TENTANG LATIHAN →
Tentukan apakah setiap pernyataan di bawah ini sesuai dengan teks tentang irigasi Majapahit, lalu jawab ya atau tidak beserta kutipan persis kata-kata teks yang menjadi dasarnya.
1. Jambangan air dibuat dari tanah liat.
2. Pipa kuno peninggalan Majapahit ditemukan di satu desa tertentu.
3. Terakota merupakan bagian utama dari sistem irigasi pada masa Majapahit.

Selain penemuan kolam segaran sebagai bukti keberhasilan irigasi di zaman Kerajaan Majapahit, ditemukan juga beberapa alat penunjang irigasi lainnya yaitu jambangan air yang merupakan wadah yang bagian dasarnya berbentuk setengah bola dan bagian atasnya berbentuk silinder dan bermotif kelopak bunga teratai, tumpal, dan tumbuh-tumbuhan.Bahan dasarnya tanah liat dibuat dengan teknik tekan gores dan ukir. Kemudian juga ditemukan Jaladwara yaitu pintu air/pancuran air yang digunakan di candi atau pemandian kuno (petirtaan) untuk menyalurkan air.Bentuk Jaladwara yaitu makara (ikan yang berbelalai), guci yang dibawah Kinari, padma, garuda, kepala naga, arca wanita, dan lainnya. Bentuk-bentuk tersebut mempunyai arti sebagai lambang kesucian dan kesuburan.
Juga ditemukan Pipa kuno peninggalan Majapahit yang terbuat dari terakota. Pipa ini berbentuk silinder berdiameter sekitar 15 cm dengan panjang sekitar 50 cm. Sejauh ini, terdapat dua bentuk pipa kuno yang ditemukan para ahli. Yakni, lurus dan berbentuk menyerupai huruf T dengan ujung yang melengkung. Benda cagar budaya satu ini ditemukan tersebar di wilayah Trowulan. Pipa ini ditemukan oleh Henry Maclaine Pont pada periode tahun 1924-1980. Tersebar di wilayah Trowulan. Tidak spesifik di satu titik atau desa tertentu. Total ada sekitar 20 pipa yang diamankan di Museum Majapahit. Salah satu peran terakota dalam konteks irigasi pada masa Majapahit adalah sebagai material untuk membuat pipa atau saluran air yang digunakan dalam sistem irigasi.Â
Pipa-pipa terakota ini dapat digunakan untuk mengalirkan air dari sumber-sumber alami seperti mata air atau kolam segaran ke area pertanian atau sawah. Penggunaan terakota dalam sistem irigasi membantu memastikan kelancaran aliran air menuju tanaman yang membutuhkannya. Selain itu, terakota juga bisa digunakan untuk membuat pelat pembatas atau pintu air dalam sistem pengaturan aliran air. Hal ini penting untuk mengontrol volume dan arus air yang mengalir ke setiap bagian sawah atau ladang. Â
Meskipun terakota bukanlah bagian utama dari sistem irigasi, penggunaannya dalam pembangunan infrastruktur irigasi menunjukkan tingkat keahlian teknis dan perencanaan yang maju pada masa Majapahit. Penggunaan material seperti terakota dalam pembangunan saluran irigasi membantu meningkatkan efisiensi dan daya tahan sistem irigasi, yang pada gilirannya mendukung pertanian yang berkelanjutan dan kemakmuran masyarakat pada masa tersebut. Penemuan alat penunjang irigasi ini dapat kalian lihat langsung di Museum Trowulan.

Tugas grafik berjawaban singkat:
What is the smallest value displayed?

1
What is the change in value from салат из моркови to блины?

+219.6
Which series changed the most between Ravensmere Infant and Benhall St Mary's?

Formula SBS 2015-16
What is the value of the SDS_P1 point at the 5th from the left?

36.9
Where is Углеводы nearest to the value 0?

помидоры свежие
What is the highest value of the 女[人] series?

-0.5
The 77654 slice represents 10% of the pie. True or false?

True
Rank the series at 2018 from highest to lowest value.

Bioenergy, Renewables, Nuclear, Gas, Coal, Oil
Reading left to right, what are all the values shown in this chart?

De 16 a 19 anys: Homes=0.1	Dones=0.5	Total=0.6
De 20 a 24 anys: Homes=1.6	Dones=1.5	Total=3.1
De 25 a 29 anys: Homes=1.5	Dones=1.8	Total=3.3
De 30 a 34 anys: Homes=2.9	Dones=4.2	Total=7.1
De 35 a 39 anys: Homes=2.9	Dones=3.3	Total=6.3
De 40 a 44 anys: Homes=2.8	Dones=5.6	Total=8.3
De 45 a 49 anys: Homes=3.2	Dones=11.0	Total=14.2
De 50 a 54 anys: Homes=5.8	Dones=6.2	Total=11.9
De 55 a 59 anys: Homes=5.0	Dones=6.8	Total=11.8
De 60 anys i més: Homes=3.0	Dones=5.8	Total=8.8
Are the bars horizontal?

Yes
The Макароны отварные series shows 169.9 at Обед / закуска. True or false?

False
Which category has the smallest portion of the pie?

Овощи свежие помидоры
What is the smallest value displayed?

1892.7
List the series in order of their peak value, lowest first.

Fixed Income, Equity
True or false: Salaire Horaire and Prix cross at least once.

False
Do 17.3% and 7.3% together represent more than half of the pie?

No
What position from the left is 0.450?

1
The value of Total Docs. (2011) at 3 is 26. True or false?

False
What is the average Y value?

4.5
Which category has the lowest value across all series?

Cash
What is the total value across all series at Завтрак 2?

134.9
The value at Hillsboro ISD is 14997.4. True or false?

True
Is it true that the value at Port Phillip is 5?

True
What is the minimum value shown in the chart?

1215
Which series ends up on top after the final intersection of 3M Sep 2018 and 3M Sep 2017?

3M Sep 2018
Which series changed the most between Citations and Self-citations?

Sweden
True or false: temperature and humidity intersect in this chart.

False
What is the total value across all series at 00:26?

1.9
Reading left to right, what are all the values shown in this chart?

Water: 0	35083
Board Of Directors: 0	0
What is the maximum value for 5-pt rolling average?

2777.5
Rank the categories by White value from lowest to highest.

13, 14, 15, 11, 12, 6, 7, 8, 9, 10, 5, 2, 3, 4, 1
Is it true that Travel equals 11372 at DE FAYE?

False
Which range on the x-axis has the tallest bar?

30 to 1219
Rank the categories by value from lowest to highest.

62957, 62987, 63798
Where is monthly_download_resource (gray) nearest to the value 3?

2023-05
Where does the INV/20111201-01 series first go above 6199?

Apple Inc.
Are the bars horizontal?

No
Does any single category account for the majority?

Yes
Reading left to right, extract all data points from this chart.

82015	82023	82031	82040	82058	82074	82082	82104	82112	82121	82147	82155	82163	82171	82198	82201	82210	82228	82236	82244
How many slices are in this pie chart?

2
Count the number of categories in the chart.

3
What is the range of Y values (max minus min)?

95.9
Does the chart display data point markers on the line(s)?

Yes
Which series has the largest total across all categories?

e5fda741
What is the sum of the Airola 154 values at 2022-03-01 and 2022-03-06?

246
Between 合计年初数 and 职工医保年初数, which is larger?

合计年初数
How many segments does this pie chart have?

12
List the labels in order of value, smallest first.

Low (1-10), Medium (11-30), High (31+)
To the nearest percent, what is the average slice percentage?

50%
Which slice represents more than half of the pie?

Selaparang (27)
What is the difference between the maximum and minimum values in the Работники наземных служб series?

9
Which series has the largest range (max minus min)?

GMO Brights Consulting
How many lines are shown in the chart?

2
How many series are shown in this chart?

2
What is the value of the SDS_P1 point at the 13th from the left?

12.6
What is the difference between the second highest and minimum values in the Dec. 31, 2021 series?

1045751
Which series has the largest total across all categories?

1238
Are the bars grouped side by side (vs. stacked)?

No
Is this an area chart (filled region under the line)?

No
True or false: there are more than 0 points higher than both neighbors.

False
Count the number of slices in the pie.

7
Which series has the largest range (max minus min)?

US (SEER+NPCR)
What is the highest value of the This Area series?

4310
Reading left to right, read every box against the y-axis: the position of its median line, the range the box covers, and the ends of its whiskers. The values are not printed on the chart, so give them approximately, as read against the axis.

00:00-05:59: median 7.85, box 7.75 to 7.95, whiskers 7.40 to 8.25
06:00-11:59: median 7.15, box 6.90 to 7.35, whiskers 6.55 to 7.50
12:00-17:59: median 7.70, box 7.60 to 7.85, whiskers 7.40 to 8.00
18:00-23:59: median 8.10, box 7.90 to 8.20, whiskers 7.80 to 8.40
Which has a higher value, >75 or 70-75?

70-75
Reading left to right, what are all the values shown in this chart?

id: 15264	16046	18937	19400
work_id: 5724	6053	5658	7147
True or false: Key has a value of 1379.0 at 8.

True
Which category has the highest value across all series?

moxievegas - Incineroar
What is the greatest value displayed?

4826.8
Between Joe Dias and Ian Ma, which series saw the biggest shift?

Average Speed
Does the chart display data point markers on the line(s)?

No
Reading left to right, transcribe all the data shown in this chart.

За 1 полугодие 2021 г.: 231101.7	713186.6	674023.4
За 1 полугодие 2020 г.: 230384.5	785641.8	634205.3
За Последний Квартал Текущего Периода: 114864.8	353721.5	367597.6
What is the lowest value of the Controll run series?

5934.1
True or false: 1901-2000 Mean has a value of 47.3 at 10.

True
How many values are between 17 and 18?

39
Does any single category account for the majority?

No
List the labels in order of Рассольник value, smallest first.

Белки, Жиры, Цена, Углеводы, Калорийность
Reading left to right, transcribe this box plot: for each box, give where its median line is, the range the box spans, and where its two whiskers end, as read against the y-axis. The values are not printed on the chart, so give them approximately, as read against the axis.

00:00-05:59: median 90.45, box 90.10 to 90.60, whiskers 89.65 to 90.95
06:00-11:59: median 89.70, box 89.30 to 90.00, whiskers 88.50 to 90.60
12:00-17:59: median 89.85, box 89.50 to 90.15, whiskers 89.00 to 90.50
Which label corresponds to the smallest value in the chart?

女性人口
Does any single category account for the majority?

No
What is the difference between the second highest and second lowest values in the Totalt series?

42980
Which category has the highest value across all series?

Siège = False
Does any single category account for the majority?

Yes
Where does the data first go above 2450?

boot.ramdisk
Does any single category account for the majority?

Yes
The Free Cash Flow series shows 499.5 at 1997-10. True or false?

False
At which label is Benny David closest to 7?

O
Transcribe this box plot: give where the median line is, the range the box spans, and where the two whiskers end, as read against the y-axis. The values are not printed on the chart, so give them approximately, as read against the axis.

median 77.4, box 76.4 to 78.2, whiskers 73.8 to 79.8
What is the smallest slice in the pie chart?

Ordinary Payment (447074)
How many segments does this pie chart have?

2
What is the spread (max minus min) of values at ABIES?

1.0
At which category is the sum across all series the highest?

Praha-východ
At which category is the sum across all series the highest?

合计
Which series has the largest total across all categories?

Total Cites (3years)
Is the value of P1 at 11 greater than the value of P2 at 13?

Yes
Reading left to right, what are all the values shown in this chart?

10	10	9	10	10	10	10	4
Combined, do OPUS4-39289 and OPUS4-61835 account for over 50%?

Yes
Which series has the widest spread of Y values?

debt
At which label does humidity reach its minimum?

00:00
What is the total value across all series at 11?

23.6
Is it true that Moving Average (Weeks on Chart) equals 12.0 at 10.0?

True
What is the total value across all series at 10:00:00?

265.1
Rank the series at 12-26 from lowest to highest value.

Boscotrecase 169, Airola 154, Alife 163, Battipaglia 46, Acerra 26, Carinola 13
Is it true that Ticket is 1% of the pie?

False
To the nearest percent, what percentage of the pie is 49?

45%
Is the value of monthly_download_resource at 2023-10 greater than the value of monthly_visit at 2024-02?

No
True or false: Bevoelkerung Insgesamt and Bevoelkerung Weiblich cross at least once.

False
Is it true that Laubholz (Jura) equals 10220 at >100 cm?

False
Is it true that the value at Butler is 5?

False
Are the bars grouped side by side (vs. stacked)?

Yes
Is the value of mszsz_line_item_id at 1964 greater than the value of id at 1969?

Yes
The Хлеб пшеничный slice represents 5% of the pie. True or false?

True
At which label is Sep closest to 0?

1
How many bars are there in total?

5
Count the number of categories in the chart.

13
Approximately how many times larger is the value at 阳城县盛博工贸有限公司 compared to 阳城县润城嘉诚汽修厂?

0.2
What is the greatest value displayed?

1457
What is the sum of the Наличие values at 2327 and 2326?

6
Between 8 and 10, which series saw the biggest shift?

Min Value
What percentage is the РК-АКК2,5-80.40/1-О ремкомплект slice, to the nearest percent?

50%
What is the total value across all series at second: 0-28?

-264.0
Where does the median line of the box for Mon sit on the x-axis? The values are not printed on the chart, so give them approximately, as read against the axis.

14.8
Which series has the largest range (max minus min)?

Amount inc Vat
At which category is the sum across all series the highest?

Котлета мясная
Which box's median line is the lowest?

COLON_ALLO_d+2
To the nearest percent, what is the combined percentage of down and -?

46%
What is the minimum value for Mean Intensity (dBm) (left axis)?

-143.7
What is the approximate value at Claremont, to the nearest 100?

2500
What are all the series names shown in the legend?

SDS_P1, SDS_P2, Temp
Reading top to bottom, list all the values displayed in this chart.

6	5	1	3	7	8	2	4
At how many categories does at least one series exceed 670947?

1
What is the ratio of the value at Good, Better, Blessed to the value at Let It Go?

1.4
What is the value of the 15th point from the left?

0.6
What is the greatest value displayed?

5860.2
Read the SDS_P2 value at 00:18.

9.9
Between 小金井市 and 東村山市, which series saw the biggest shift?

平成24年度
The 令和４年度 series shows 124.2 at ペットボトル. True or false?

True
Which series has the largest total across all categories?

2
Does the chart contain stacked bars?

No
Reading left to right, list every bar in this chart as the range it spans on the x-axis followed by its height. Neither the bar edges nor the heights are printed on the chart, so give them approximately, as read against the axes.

JAWABAN LATIHAN →
1. Ya: "Bahan dasarnya tanah liat"
2. Tidak: "Tidak spesifik di satu titik atau desa tertentu."
3. Tidak: "terakota bukanlah bagian utama dari sistem irigasi"